The location for the monument was selected as the intersection of Marietta Street and Forsyth Street, a location sometimes referred to as "Grady Square". The statue was located adjacent to the U.S. Post Office and Customs House, which for a time would serve as Atlanta City Hall. Ground was broken on September 7, 1891. On October 21, 1891, the statue was officially unveiled to the public, attracting a crowd of approximately 25,000 spectators.
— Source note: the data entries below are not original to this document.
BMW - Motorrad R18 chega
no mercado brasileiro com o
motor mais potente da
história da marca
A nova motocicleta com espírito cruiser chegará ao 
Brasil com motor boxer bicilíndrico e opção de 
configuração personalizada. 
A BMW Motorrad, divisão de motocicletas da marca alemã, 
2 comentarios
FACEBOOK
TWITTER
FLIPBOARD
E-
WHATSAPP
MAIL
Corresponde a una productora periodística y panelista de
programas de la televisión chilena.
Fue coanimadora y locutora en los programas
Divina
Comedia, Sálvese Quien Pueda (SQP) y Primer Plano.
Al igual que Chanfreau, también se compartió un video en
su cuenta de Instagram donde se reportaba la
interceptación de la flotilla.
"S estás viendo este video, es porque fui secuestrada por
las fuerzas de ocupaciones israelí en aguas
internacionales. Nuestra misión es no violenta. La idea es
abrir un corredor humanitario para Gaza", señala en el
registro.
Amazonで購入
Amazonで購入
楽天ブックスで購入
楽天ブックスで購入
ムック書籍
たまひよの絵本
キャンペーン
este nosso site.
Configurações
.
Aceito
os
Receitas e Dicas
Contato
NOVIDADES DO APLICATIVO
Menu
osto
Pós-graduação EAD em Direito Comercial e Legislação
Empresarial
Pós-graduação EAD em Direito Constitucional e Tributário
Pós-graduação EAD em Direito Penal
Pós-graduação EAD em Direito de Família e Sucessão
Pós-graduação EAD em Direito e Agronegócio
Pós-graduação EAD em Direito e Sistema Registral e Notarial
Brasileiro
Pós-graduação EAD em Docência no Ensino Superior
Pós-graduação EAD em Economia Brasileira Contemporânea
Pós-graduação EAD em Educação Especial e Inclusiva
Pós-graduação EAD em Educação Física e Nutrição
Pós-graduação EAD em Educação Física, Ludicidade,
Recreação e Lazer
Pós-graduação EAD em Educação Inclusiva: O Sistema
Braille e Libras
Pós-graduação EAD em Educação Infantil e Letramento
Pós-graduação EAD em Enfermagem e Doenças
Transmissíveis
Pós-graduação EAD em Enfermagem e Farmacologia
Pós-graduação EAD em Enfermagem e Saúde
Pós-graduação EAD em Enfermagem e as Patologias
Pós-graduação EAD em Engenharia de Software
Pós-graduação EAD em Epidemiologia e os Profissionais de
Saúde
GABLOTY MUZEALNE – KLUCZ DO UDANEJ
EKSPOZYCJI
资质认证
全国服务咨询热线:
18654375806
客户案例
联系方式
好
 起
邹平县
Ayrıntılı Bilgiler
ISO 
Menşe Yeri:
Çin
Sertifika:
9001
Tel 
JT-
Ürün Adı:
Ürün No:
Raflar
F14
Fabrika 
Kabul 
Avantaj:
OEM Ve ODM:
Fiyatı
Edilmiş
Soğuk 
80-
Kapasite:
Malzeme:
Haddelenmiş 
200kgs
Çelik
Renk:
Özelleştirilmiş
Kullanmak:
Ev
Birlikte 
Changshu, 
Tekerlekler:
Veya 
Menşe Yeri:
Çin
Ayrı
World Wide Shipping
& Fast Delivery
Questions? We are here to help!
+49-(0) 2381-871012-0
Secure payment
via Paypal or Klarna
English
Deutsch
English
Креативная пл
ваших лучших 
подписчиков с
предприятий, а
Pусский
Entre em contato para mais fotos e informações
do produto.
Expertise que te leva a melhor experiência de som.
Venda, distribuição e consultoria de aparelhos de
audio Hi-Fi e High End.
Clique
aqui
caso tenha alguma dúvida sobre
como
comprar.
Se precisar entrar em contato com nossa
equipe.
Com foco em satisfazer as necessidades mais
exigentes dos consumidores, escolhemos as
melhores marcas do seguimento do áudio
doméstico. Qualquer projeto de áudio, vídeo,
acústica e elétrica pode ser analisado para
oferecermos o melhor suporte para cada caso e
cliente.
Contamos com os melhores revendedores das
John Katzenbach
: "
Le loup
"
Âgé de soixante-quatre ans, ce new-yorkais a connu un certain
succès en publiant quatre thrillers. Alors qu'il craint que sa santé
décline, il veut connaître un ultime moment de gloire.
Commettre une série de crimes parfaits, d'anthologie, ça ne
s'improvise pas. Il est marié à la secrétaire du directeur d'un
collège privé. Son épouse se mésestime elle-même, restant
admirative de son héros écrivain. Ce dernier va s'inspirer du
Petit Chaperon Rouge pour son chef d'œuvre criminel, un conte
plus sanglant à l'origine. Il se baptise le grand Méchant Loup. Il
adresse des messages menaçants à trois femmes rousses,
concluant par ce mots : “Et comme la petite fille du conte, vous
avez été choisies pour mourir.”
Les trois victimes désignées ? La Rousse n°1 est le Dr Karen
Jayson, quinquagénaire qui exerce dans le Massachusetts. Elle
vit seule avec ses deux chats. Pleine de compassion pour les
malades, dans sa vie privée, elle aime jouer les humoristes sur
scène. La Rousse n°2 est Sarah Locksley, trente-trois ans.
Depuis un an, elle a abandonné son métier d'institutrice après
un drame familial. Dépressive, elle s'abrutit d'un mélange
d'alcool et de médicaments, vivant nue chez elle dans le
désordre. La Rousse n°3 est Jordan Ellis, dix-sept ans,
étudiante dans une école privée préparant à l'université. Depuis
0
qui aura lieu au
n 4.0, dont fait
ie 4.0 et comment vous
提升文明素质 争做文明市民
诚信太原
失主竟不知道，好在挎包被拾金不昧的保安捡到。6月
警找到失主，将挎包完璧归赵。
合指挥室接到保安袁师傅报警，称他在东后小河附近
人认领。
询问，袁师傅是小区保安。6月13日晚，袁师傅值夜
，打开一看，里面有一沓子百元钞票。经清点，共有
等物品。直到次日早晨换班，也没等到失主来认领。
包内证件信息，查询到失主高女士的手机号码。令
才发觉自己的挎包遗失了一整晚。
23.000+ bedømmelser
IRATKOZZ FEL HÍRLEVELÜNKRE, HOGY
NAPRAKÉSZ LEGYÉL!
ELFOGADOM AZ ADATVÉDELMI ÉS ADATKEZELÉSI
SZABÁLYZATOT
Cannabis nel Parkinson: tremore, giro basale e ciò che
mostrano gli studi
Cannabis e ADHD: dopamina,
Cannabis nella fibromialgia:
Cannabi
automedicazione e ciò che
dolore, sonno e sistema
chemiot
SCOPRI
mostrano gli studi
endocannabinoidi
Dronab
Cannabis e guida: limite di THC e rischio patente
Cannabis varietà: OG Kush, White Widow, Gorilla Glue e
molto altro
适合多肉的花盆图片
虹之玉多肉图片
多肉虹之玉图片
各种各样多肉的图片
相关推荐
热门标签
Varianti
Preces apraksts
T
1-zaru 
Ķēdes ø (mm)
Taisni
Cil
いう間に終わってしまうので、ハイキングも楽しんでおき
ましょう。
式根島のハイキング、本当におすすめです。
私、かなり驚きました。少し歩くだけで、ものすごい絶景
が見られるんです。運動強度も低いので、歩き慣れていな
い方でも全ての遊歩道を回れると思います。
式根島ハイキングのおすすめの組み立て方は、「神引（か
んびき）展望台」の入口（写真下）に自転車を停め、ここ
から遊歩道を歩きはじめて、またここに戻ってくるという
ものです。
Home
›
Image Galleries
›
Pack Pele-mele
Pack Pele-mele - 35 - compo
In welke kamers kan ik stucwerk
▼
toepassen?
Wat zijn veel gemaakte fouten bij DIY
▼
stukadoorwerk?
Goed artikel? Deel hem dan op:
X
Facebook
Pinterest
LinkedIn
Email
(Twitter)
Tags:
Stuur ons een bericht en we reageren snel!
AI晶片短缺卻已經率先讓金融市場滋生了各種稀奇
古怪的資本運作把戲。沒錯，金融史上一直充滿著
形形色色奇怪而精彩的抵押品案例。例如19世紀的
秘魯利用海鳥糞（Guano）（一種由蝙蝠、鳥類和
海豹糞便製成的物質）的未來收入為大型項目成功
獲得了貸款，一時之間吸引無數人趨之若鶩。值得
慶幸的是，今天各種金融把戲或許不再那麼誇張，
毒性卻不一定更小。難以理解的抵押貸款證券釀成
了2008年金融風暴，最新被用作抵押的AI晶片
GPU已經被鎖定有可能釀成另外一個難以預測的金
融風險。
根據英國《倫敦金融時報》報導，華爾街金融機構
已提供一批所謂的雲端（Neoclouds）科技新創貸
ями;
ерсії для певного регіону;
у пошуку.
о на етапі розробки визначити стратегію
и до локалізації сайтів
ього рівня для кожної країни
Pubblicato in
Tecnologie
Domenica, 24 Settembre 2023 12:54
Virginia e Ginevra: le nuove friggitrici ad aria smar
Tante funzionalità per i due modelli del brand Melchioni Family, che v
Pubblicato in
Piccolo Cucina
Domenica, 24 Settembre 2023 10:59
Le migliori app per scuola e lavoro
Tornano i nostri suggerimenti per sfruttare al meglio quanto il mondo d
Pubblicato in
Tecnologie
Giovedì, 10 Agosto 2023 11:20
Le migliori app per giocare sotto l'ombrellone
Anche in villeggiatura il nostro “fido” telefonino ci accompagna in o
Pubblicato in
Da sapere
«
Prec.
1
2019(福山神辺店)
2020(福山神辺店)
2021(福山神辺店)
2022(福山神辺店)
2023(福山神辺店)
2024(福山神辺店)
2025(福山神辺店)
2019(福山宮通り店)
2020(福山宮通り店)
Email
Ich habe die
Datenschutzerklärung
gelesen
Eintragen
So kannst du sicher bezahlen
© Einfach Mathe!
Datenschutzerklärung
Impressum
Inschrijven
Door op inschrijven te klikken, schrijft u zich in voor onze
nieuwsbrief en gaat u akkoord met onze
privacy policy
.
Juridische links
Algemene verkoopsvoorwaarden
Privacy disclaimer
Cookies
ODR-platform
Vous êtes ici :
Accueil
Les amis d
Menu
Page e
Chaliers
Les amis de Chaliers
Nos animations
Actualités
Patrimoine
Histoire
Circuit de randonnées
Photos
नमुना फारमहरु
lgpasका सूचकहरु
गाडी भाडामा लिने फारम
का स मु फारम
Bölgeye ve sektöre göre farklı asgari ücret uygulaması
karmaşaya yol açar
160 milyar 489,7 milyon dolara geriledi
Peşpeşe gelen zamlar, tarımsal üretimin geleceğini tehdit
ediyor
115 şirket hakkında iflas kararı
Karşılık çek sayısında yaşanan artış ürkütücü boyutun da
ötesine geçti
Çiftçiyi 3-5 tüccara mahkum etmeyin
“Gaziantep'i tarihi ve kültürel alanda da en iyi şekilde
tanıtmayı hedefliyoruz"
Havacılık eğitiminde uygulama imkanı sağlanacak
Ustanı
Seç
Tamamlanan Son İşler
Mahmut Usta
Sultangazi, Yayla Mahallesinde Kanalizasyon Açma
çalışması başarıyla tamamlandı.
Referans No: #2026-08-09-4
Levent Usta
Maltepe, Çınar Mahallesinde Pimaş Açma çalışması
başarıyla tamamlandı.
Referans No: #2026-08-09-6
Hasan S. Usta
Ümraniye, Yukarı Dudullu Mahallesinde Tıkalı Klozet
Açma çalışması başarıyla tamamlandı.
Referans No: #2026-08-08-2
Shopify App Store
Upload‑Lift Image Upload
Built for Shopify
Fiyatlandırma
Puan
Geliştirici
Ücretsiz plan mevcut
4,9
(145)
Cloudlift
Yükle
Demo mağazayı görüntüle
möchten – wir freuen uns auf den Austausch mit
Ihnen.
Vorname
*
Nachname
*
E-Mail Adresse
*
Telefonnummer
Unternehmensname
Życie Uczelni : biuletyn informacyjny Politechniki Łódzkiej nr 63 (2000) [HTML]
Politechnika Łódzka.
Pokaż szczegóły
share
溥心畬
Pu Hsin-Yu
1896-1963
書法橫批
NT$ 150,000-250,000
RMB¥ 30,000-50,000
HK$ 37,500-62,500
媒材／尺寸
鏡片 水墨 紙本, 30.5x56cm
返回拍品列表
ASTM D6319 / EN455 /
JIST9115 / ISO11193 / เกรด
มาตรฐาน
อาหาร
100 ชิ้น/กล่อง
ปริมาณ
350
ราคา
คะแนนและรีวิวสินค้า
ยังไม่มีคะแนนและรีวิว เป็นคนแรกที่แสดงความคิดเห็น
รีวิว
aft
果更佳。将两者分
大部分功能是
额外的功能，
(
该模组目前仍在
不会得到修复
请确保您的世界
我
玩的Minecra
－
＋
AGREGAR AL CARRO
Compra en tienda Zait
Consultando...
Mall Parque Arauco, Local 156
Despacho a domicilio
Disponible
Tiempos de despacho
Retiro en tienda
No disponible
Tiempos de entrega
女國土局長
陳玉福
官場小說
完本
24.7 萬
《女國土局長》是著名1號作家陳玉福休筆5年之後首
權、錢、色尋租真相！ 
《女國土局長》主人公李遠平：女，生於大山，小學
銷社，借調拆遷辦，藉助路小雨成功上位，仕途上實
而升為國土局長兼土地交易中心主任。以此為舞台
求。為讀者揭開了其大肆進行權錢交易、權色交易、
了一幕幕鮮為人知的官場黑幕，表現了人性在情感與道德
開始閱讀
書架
The statue was unveiled by Grady's daughter, with New York Governor David B. Hill serving as the speaker of the event.

=== Calls for removal ===
In December 2019, an editorial in The Signal, the student newspaper for Georgia State University, called for Atlanta mayor Keisha Lance Bottoms to remove the statue from its position of prominence and relocate the statue to the grounds of the Atlanta History Center. The editorial was signed by Georgia State's student government association, the Young Democrats, and the Black Student Alliance. In the editorial, the writers point out Grady's support of white supremacy, including racist headlines and stories published during his editorship of the Atlanta Constitution, his support for alleged Ku Klux Klan leader John Brown Gordon as Governor of Georgia, and his stance against suffrage for African Americans. While state law forbids the relocation or removal of monuments, the students urged Bottoms to appeal this law and suggested a plaque offering context of Grady be attached to the pedestal of the statue. This came several years after students at the Henry W. Grady High School in Atlanta called for the school to be renamed, citing similar concerns regarding Grady's politics. The school was renamed as Midtown High School.